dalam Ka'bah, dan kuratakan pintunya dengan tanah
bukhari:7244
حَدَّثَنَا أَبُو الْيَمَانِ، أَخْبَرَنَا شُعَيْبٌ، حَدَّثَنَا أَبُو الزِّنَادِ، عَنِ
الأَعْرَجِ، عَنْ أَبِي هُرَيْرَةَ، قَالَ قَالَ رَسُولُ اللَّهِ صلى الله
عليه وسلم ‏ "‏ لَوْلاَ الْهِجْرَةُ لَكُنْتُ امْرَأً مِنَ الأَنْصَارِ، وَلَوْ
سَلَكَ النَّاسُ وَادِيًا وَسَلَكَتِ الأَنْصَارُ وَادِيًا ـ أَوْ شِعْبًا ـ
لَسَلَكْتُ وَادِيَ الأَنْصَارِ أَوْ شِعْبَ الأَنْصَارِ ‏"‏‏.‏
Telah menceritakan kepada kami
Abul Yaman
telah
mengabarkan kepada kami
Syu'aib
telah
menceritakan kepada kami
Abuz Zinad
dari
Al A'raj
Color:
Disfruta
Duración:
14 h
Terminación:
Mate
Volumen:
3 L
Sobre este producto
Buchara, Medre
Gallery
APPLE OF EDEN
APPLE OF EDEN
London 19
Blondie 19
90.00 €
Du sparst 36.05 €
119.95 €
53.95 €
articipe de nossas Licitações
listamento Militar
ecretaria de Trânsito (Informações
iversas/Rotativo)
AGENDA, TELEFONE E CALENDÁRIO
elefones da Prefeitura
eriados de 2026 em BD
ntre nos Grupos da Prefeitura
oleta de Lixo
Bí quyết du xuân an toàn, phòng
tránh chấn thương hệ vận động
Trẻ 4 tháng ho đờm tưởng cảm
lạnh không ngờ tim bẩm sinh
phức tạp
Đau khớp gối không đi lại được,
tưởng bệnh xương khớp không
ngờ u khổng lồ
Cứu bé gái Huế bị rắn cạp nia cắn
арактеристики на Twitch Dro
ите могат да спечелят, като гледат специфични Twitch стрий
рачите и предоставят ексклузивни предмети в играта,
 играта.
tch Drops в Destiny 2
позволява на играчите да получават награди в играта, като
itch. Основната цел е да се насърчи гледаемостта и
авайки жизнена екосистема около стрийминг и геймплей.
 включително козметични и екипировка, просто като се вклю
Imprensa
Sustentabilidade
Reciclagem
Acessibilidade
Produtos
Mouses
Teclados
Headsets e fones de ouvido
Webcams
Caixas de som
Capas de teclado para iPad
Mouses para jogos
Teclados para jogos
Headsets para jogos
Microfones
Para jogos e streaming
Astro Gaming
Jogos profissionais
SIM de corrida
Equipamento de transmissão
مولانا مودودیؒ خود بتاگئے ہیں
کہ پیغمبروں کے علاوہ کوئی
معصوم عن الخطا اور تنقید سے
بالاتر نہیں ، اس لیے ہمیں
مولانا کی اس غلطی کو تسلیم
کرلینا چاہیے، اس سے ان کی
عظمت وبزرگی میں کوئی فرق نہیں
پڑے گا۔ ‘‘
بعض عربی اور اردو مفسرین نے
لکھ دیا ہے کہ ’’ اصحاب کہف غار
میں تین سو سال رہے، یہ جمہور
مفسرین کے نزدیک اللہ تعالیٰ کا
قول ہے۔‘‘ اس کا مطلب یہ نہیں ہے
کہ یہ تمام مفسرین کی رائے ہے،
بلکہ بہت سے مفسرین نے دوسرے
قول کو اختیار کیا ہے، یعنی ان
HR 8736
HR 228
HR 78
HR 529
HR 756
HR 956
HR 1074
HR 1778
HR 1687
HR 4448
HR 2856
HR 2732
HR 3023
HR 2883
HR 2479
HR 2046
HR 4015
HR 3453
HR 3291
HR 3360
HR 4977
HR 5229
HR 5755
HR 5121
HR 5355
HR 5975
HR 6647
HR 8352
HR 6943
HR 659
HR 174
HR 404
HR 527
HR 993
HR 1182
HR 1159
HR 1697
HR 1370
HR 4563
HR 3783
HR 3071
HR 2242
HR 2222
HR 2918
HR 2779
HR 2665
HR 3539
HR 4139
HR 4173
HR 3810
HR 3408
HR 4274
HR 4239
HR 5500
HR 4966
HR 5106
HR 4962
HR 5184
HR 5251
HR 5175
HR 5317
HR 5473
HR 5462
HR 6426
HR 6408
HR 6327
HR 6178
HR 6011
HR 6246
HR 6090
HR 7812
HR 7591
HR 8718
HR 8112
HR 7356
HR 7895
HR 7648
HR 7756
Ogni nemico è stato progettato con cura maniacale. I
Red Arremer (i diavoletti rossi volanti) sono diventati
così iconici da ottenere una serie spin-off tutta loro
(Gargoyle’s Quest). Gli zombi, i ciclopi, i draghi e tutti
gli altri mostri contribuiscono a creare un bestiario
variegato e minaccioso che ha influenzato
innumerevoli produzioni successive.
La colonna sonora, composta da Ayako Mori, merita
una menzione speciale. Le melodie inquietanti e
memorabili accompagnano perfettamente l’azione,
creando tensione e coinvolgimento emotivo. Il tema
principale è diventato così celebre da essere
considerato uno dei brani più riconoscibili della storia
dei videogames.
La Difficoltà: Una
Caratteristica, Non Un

····················

§ **YOUR GOAL**: Copy every line above that contains the string "kami". Case counts.

§ **WRITTEN ANSWER**:
Telah menceritakan kepada kami
mengabarkan kepada kami
menceritakan kepada kami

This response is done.